To offer your app as a paid service, you'll need to meet these requirements to list your app on GitHub Marketplace:

  • To sell your app in GitHub Marketplace, it must use GitHub's billing system. Your app does not need to handle payments but does need to use "GitHub Marketplace purchase events" to manage new purchases, upgrades, downgrades, cancellations, and free trials. See "Billing flows" to learn about how to integrate these events into your app. Using GitHub's billing system allows customers to purchase an app without leaving GitHub and pay for the service with the payment method already attached to their GitHub account.
  • Apps must support both monthly and annual billing for paid subscriptions purchases.
  • Listings may offer any combination of free and paid plans.
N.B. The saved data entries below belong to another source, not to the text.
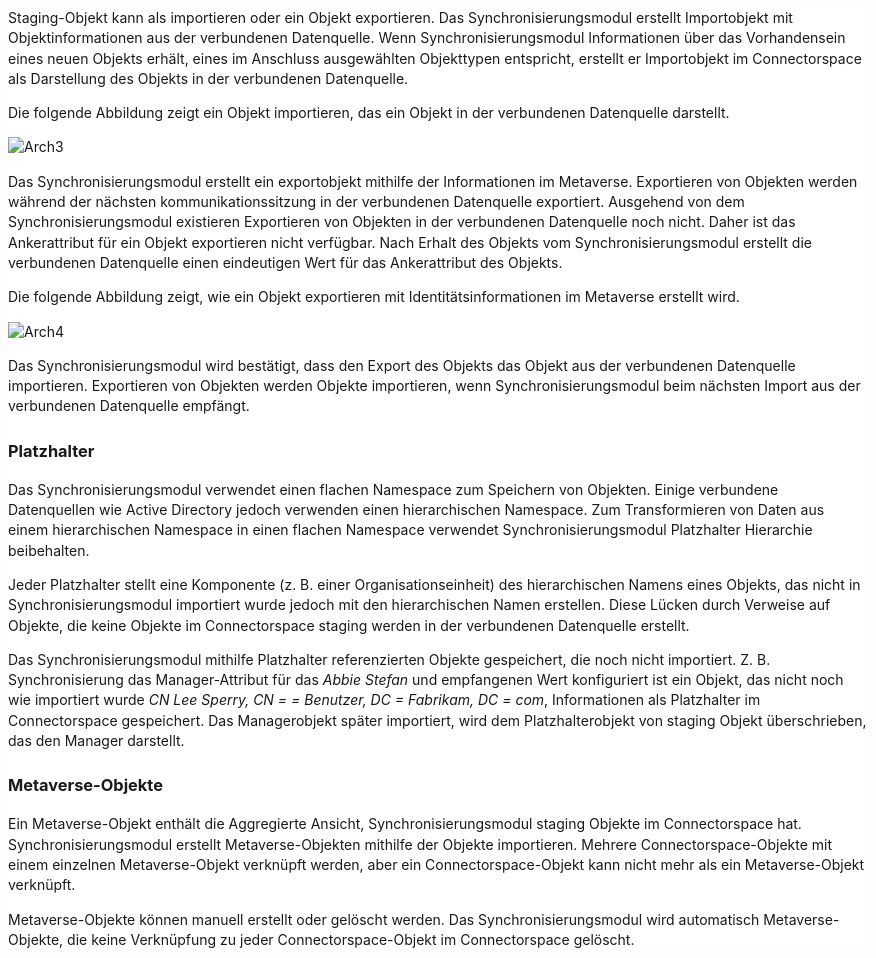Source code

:Staging-Objekt kann als importieren oder ein Objekt exportieren. Das Synchronisierungsmodul erstellt Importobjekt mit Objektinformationen aus der verbundenen Datenquelle. Wenn Synchronisierungsmodul Informationen über das Vorhandensein eines neuen Objekts erhält, eines im Anschluss ausgewählten Objekttypen entspricht, erstellt er Importobjekt im Connectorspace als Darstellung des Objekts in der verbundenen Datenquelle.

Die folgende Abbildung zeigt ein Objekt importieren, das ein Objekt in der verbundenen Datenquelle darstellt.

![Arch3](./media/active-directory-aadconnectsync-understanding-architecture/arch3.png)

Das Synchronisierungsmodul erstellt ein exportobjekt mithilfe der Informationen im Metaverse. Exportieren von Objekten werden während der nächsten kommunikationssitzung in der verbundenen Datenquelle exportiert. Ausgehend von dem Synchronisierungsmodul existieren Exportieren von Objekten in der verbundenen Datenquelle noch nicht. Daher ist das Ankerattribut für ein Objekt exportieren nicht verfügbar. Nach Erhalt des Objekts vom Synchronisierungsmodul erstellt die verbundenen Datenquelle einen eindeutigen Wert für das Ankerattribut des Objekts.

Die folgende Abbildung zeigt, wie ein Objekt exportieren mit Identitätsinformationen im Metaverse erstellt wird.

![Arch4](./media/active-directory-aadconnectsync-understanding-architecture/arch4.png)

Das Synchronisierungsmodul wird bestätigt, dass den Export des Objekts das Objekt aus der verbundenen Datenquelle importieren. Exportieren von Objekten werden Objekte importieren, wenn Synchronisierungsmodul beim nächsten Import aus der verbundenen Datenquelle empfängt.

### <a name="placeholders"></a>Platzhalter
Das Synchronisierungsmodul verwendet einen flachen Namespace zum Speichern von Objekten. Einige verbundene Datenquellen wie Active Directory jedoch verwenden einen hierarchischen Namespace. Zum Transformieren von Daten aus einem hierarchischen Namespace in einen flachen Namespace verwendet Synchronisierungsmodul Platzhalter Hierarchie beibehalten.

Jeder Platzhalter stellt eine Komponente (z. B. einer Organisationseinheit) des hierarchischen Namens eines Objekts, das nicht in Synchronisierungsmodul importiert wurde jedoch mit den hierarchischen Namen erstellen. Diese Lücken durch Verweise auf Objekte, die keine Objekte im Connectorspace staging werden in der verbundenen Datenquelle erstellt.

Das Synchronisierungsmodul mithilfe Platzhalter referenzierten Objekte gespeichert, die noch nicht importiert. Z. B. Synchronisierung das Manager-Attribut für das *Abbie Stefan* und empfangenen Wert konfiguriert ist ein Objekt, das nicht noch wie importiert wurde *CN Lee Sperry, CN = = Benutzer, DC = Fabrikam, DC = com*, Informationen als Platzhalter im Connectorspace gespeichert. Das Managerobjekt später importiert, wird dem Platzhalterobjekt von staging Objekt überschrieben, das den Manager darstellt.

### <a name="metaverse-objects"></a>Metaverse-Objekte
Ein Metaverse-Objekt enthält die Aggregierte Ansicht, Synchronisierungsmodul staging Objekte im Connectorspace hat. Synchronisierungsmodul erstellt Metaverse-Objekten mithilfe der Objekte importieren. Mehrere Connectorspace-Objekte mit einem einzelnen Metaverse-Objekt verknüpft werden, aber ein Connectorspace-Objekt kann nicht mehr als ein Metaverse-Objekt verknüpft.

Metaverse-Objekte können manuell erstellt oder gelöscht werden. Das Synchronisierungsmodul wird automatisch Metaverse-Objekte, die keine Verknüpfung zu jeder Connectorspace-Objekt im Connectorspace gelöscht.
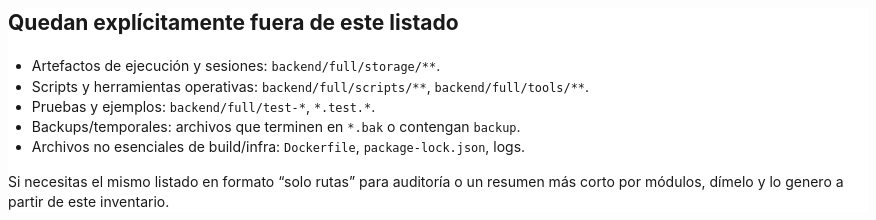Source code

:## Quedan explícitamente fuera de este listado

- Artefactos de ejecución y sesiones: `backend/full/storage/**`.
- Scripts y herramientas operativas: `backend/full/scripts/**`, `backend/full/tools/**`.
- Pruebas y ejemplos: `backend/full/test-*`, `*.test.*`.
- Backups/temporales: archivos que terminen en `*.bak` o contengan `backup`.
- Archivos no esenciales de build/infra: `Dockerfile`, `package-lock.json`, logs.

Si necesitas el mismo listado en formato “solo rutas” para auditoría o un resumen más corto por módulos, dímelo y lo genero a partir de este inventario.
Free plans are optional but encouraged. For more information, see "Setting a GitHub Marketplace listing's pricing plan."
  • Customers who cancel a paid plan purchased from GitHub Marketplace must be automatically downgraded to the app's free plan if it exists. When a customer cancels a GitHub Marketplace subscription, GitHub does not automatically uninstall the app, so the customer can expect that free features will continue to function. It's highly recommended to allow customers to re-enable their previous plan.
  • Customers must be able to upgrade from your app's UI if you provide an upgrade URL in this format: https://www.github.com/marketplace/<LISTING_NAME>/upgrade/<LISTING_PLAN_NUMBER>/<CUSTOMER_ACCOUNT_ID>
  • Customers must be able to modify which users have access to your app from your app's website if they purchased seats (per-unit pricing plan) or the plan offers unlimited collaborators.
  • Customers must be able to see the following changes to their account immediately in the billing, profile, or account settings section of the app's website:
    • Current plan and price.
    • New plans purchased.
    • Upgrades, downgrades, cancellations, and the number of remaining days in a free trial.
    • Changes to billing cycles (monthly or yearly).
    • Usage and remaining resources for flat-rate and per-unit plans. For example, if the pricing plan is per-unit, your app's site should show units used and units available.